Wanzie and others teased their friend over his habitual tardiness in social-media posts over the weekend: “A man who was late for almost every curtain-up in his life,” proclaimed Wanzie, adding “my heart is breaking.”
And if Singhaus was notorious for his lack of attention to time, he was also legendary for his attention to others as commenters recalled his empathy, his compassion and his generous spirit.
The social-media tributes had begun as soon as Singhaus was hospitalized in the early hours of Saturday.
“Heartbroken,” wrote David Lee, a longtime friend who appeared in productions of “Hedwig and the Angry Inch” with Singhaus. “But so thankful to have worked with you and known U and loved U, Sammy Sue.”
Wanzie called him “a bonafide icon who is universally loved.”
Born in Ohio, Singhaus came to Orlando at the age of 3. He grew up in the Colonialtown neighborhood and attended Boone High School, where he first started dancing.
His mother Betty, who died in 2006, was a teacher. His dad, Myron, was a football coach and principal at several local schools. He died in 2014, and Singhaus also was predeceased by his twin, Daniel, who died in 1993. He is survived by his older brother Steven, of Orlando.
Although Singhaus participated in gymnastics, swimming and diving as a youth, a ballet scholarship took him to New York, where he remained for a decade.
After his role in Broadway’s “La Cage,” he returned to Orlando and with Betsy Benson opened the Big Bang nightclub, which had a four-year run downtown on Orange Avenue.
“When you own a bar, everybody knows you,” he quipped in a Sentinel interview. “They want free drinks.”
The goal of Big Bang was to be welcoming place for anyone and everyone.
“We just thought there was no place to go to dance and have some beer in a real casual environment, some place where there wasn’t any kind of attitude or problems with bigots,” Singhaus said in a 1989 article announcing the club’s opening. “There’s a lot of problems around town with the younger clubs.”

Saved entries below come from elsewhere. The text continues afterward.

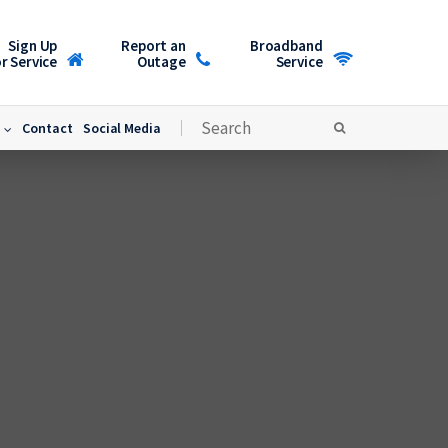
Sign Up
Report an
Broadband
r Service
Outage
Service
Contact
Social Media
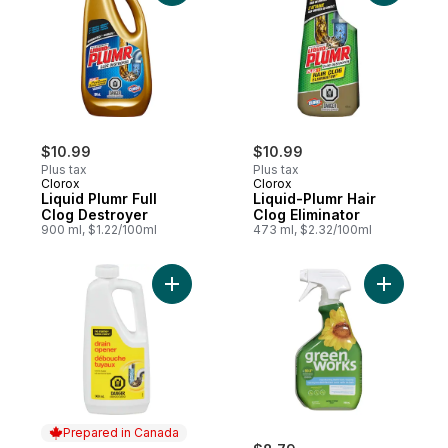
$10.99
$10.99
Plus tax
Plus tax
Clorox
Clorox
Liquid Plumr Full
Liquid-Plumr Hair
Clog Destroyer
Clog Eliminator
900 ml, $1.22/100ml
473 ml, $2.32/100ml
Add Drain Opener to cart
Add Green
Prepared in Canada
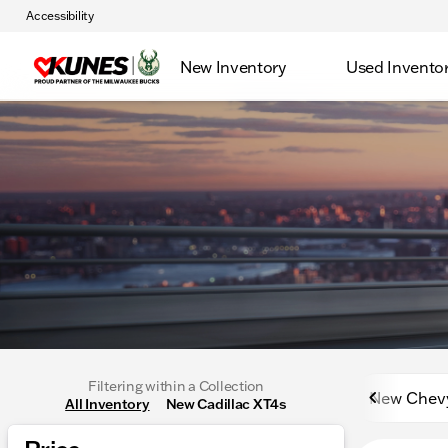
Accessibility
New Inventory
Used Invento
Filtering within a Collection
New Chev
All Inventory
New Cadillac XT4s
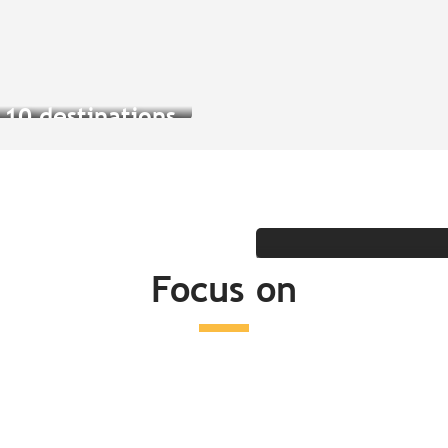
Read more
Read more
Vis
Forget everything you
 10 destinations
know about Brest
experience a cap
per Cornouaille
Trip idea
Read more
Read more
Focus on
Read more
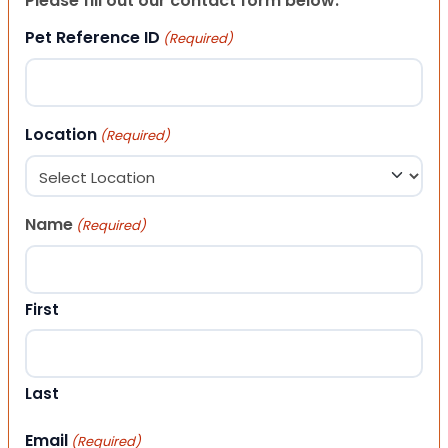
Please fill out our contact form below.
Pet Reference ID
(Required)
Location
(Required)
Name
(Required)
First
Last
Email
(Required)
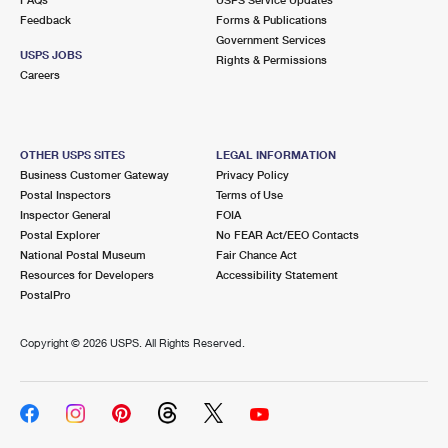
Feedback
Forms & Publications
Government Services
USPS JOBS
Rights & Permissions
Careers
OTHER USPS SITES
LEGAL INFORMATION
Business Customer Gateway
Privacy Policy
Postal Inspectors
Terms of Use
Inspector General
FOIA
Postal Explorer
No FEAR Act/EEO Contacts
National Postal Museum
Fair Chance Act
Resources for Developers
Accessibility Statement
PostalPro
Copyright ©
2026 USPS. All Rights Reserved.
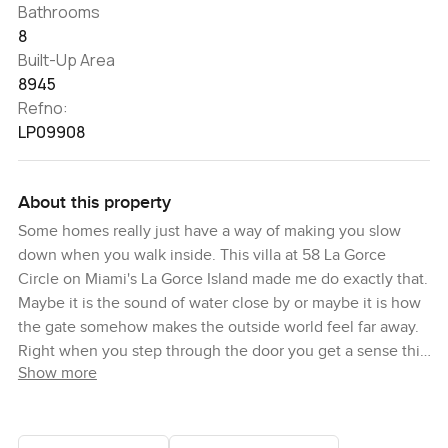
Bathrooms
8
Built-Up Area
8945
Refno:
LP09908
About this property
Some homes really just have a way of making you slow
down when you walk inside. This villa at 58 La Gorce
Circle on Miami's La Gorce Island made me do exactly that.
Maybe it is the sound of water close by or maybe it is how
the gate somehow makes the outside world feel far away.
Right when you step through the door you get a sense this
Show more
place was built to be lived in. Not just shown off but really
used day to day. Sometimes you notice that with proper
family homes.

Fighting prejudice was a lifelong mission for Singhaus, who in 2018 was given the lifetime-achievement award for his activism and entertainment contributions by The Center, which offers services to the LGBT community.
“I think that children are so open to new things, and they don’t have the prejudice and bias people seem to have when they get to be adults,” Singhaus told the Sentinel before appearing at Orlando Public Library’s Drag Queen Storytime. “They’re still in awe of their imagination.”

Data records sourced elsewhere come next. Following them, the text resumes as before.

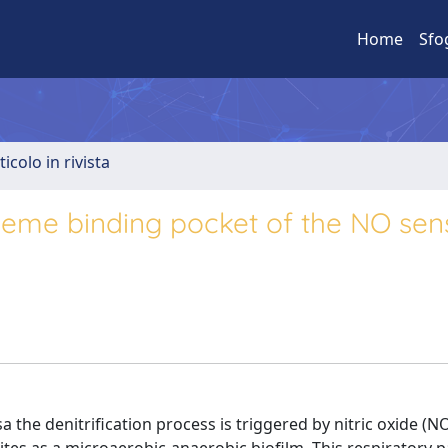
Home
Sfo
ticolo in rivista
 heme binding pocket of the NO sen
he denitrification process is triggered by nitric oxide (N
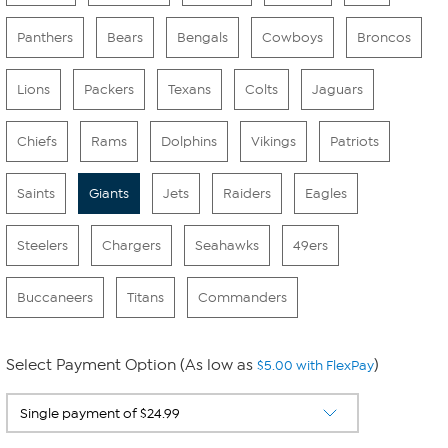
Panthers
Bears
Bengals
Cowboys
Broncos
Lions
Packers
Texans
Colts
Jaguars
Chiefs
Rams
Dolphins
Vikings
Patriots
Saints
Giants
Jets
Raiders
Eagles
Steelers
Chargers
Seahawks
49ers
Buccaneers
Titans
Commanders
Select Payment Option (As low as
)
$5.00 with FlexPay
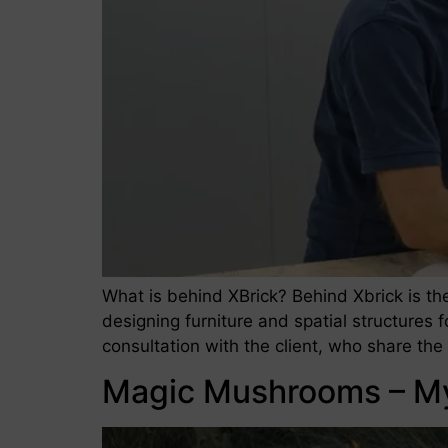
What is behind XBrick? Behind Xbrick is t
designing furniture and spatial structures 
consultation with the client, who share th
Magic Mushrooms – M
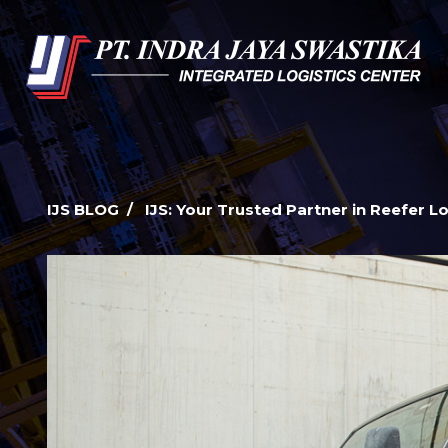
IJS BLOG / IJS: Your Trusted Partner in Reefer Lo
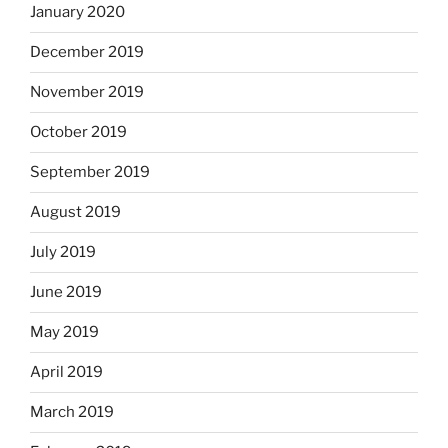
January 2020
December 2019
November 2019
October 2019
September 2019
August 2019
July 2019
June 2019
May 2019
April 2019
March 2019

His activism extended to politics. Fiercely against the president’s policies, Singhaus for a time hung a large “Dump Trump” banner on his home. Friend and “Eola Heights” co-star Beth Marshall posted on Facebook that before he died, Singhaus had been able to vote.
Miss Sammy wasn’t the entertainer’s only alter-ego; Singhaus also appeared as 1970s playboy Dick Swinger. In a monthly, ’70s-themed karaoke night, he and writer-performer Liz Langley (as Constance Swinger) regaled amateur singers with lounge-act panache.
Singhaus was part of other double acts. Miss Sammy and Carol Lee, the alter-ego of performer Matthew Arter, were long-running comedic Bingo hosts. And a decade ago, Miss Sammy teamed with longtime friend John Barber’s alter-ego, Tweeka Louise Weed, in shows around Central Florida.
When Barber died of cancer in 2011, Singhaus remembered him as “giving, fun and crazy,” saying “everyone that met him loved him — he made an impression on everyone he met.”
The same could be said of Singhaus, whose charm was augmented by the fact that he didn’t take himself too seriously.
“I don’t really consider myself a serious actor,” he once told the Sentinel. “I’m a performer.”